Recipe by "Two Purple Figs"; recipe and photo courtesy of The American Lamb Board
The Lamb:
1 lb. ground American Lamb
1 T. olive oil
1 red onion, diced
3 garlic cloves, minced
¼ c. cilantro, minced
Heat the olive oil in a skillet over medium high heat. Add in the onions and cook for about 2 to 3 minutes until soft and translucent. To the onions, add in the lamb meat, the taco seasoning and garlic. Mix all together and cook over medium-high heat for 6 to 8 minutes while mixing.
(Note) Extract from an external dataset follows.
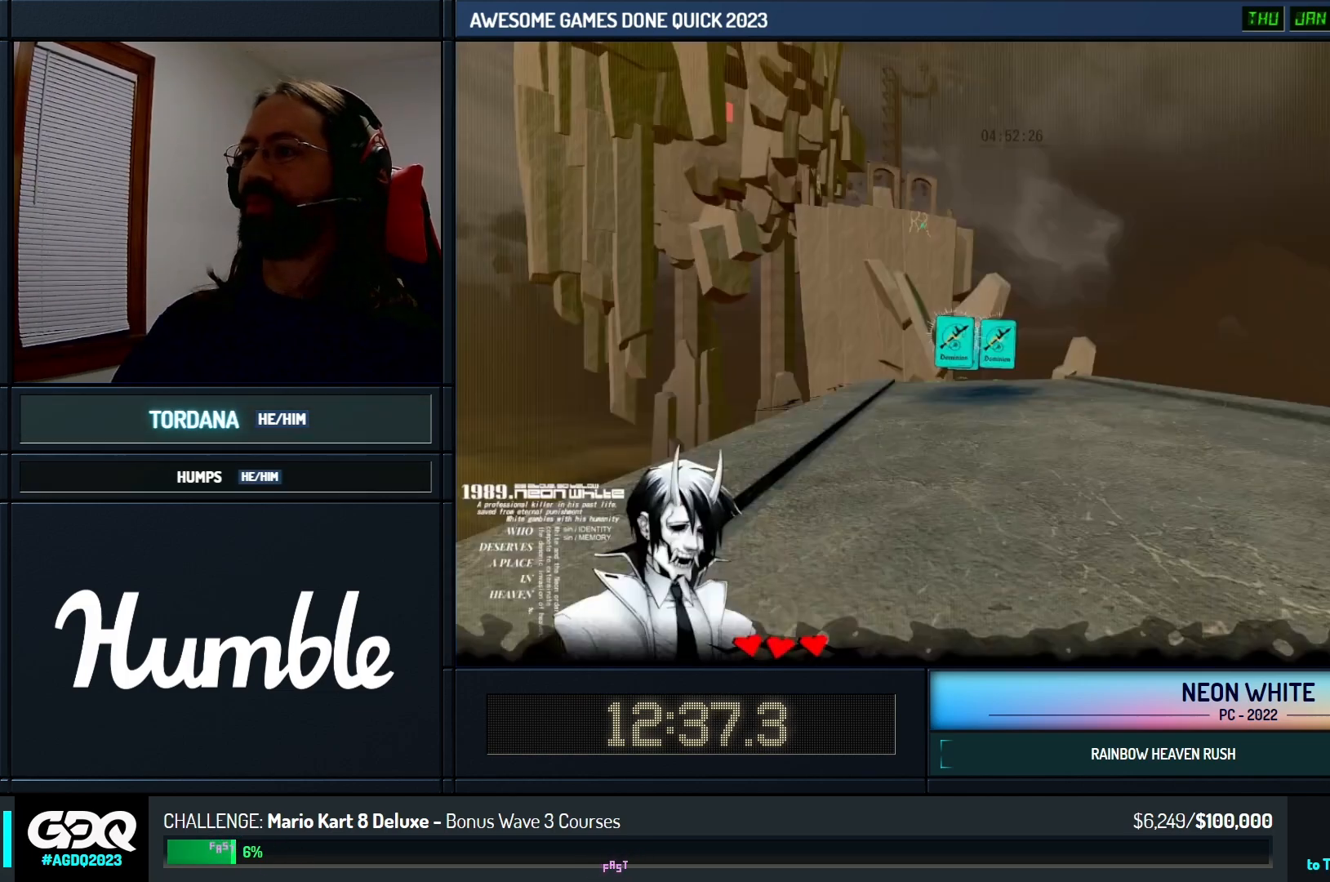
Gameplay with keyboard; each line is a JSON object with the keys held at the frame after it. "events" lists presses ("down") and releases ("up") of "cards", "down", "left", "look", "right", "space" and "up" between this image and that frame as [ms after this image, input, new state], when the widget could be followed in between. No other keys are recorded. Mouse input is not recorded. Key names are as the overlay labels them; some are game actions (e.g. jump) rather than physical keys.
{"keys": ["space", "up"], "events": [[500, "space", "down"]]}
Note: USDA recommends ground lamb reach an internal temperature of 160°F. When the lamb is cooked through, add in the cilantro and turn off the heat.
The Taco Seasoning:
½ t. each salt and pepper
1 t. oregano
1½ t. chili powder
1 t. garlic powder
½ t. onion powder
½ t. adobo powder
The Pineapple Salsa:
1 c. diced pineapple, ¼ -inch dices
½ c. red onions, minced
⅓ c. cilantro, minced
1 jalapeño, minced
1 T. lime juice
1 T. olive oil
¼ t. salt
¼ t. chili powder
Mix all ingredients together in a bowl and adjust the seasoning.
The Avocado Crema:
1 large avocado, (peeled and pitted)
1 large jalapeño, (more or less to taste)
¼ c. sour cream
⅓ c. cilantro leaves
2 T. lime juice
½ t. salt
2 - 3 T. water to thin out the sauce, if needed
Add all ingredients in a bowl of a food processor and process until a smooth creamy sauce is formed.
To Assemble the Tacos:
Tortillas (corn, flour or hard shell)
Cilantro leaves
Lime wedges
Jalapeño slices
Chili flakes
Use your favorite type of tortilla — you may choose to char or not to. Spread a layer of avocado cream at the bottom of the tortilla. Top with a generous amount of taco meat. Top with the pineapple salsa. Add more taco meat, extra avocado crema, more cilantro, chili flakes, lime wedges and your favorite taco toppings, as desired.